- O candidato de centro-esquerda, António José Seguro, é fortemente favorito para derrotar o populista André Ventura no runoff presidencial de Portugal neste domingo.
- Pesquisas apontam que Seguro pode conquistar o dobro de votos de Ventura no confronto direto, após a primeira rodada em que nenhum dos 11 candidatos atingiu a maioria requerida.
- Seguro recebe apoio de políticos tradicionais da esquerda e da direita para conter o crescimento do populismo de Ventura.
- O presidente de Portugal possui poder limitado, mas pode vetar leis e dissolver o parlamento, o que confere influência relevante ao cargo.
- Estão aptos a votar cerca de onze milhões de portugueses; as urnas abriram às oito da manhã e fecham ao meio-dia, com resultados oficiais esperados até as 23h; em maio ocorreu a terceira eleição geral em três anos.

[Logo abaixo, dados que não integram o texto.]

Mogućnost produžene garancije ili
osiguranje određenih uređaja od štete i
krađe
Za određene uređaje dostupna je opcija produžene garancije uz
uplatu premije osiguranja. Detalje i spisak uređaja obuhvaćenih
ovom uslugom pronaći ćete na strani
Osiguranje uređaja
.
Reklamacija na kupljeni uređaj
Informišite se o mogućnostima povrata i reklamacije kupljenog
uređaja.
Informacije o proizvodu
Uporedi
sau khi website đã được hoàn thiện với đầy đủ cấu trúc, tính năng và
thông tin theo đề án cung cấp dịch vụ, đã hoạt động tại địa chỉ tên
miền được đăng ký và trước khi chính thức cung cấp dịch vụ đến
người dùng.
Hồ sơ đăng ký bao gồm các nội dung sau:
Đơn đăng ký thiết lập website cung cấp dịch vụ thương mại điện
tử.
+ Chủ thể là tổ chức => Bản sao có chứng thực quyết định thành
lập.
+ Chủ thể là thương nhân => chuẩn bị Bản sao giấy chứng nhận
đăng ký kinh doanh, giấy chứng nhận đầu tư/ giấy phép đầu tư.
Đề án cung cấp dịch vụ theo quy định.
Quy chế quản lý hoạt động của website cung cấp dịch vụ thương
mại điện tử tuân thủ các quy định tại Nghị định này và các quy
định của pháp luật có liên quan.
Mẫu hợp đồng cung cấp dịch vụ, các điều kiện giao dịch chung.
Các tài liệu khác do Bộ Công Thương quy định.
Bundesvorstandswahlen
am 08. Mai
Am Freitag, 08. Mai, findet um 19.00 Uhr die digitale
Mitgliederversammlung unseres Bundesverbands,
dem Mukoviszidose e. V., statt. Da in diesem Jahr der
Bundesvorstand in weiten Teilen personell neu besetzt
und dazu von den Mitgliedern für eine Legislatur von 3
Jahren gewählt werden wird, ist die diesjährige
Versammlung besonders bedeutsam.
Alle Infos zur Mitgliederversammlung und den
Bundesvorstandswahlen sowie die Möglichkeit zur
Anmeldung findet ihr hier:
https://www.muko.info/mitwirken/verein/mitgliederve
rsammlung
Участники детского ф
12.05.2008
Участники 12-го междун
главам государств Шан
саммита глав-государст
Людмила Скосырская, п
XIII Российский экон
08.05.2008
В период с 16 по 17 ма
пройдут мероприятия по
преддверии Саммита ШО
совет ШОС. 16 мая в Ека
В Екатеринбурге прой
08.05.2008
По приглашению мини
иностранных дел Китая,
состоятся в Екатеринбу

António José Seguro, candidato do bloco de centro-esquerda, é visto como favorito para vencer André Ventura, líder da extrema-direita, no segundo turno da eleição presidencial de Portugal. A votação ocorre neste domingo, após a 1ª rodada que não atingiu a maioria absoluta. Seguro recebe apoio de políticos tradicionais dos dois lados. A expectativa é de que as urnas fechem ao meio-dia, com pesquisas de boca de urna divulgadas à noite.
As últimas pesquisas apontam que Seguro pode obter o dobro de votos de Ventura no duelo direto. O favoritismo se mantém mesmo diante da ascensão de Ventura e do crescimento do Chega como força expressiva no espectro político português. O resultado do segundo turno redefine o protagonismo dos dois polos no país.
Seguro, veterano do Partido Socialista, posiciona-se como moderado, prometendo cooperação com o governo de centro-direita em minoria. Seu discurso busca conter a curva populista sem abrir mão de reformas. O candidato conta com o apoio de figuras políticas de peso da esquerda e da direita.
Ventura, orador teatral e combativo, propõe agenda de contenção de imigração e críticas ao establishment. Durante a campanha, o candidato do Chega enfatizou a soberania nacional e o fim de privilégios percebidos. Em comícios, repetiu mensagens de ordem pública e criticou a política de imigração.
A eleição portuguesa tem peso adicional pela função do chefe de Estado, que atua como mediador, pode vetar leis e dissolver o parlamento, abrindo caminho para eleições antecipadas. A disputa ocorre em um momento de instabilidade política que se abriu com eleições gerais anteriores.
Contexto eleitoral
A junção de apoio entre forcenas políticas moderadas de esquerda e direita reforça a leitura de que o segundo turno é uma batalha entre propostas de governabilidade estável e retórica anti establishment. Os resultados oficiais devem sair ao longo da noite, com o país aguardando o desfecho.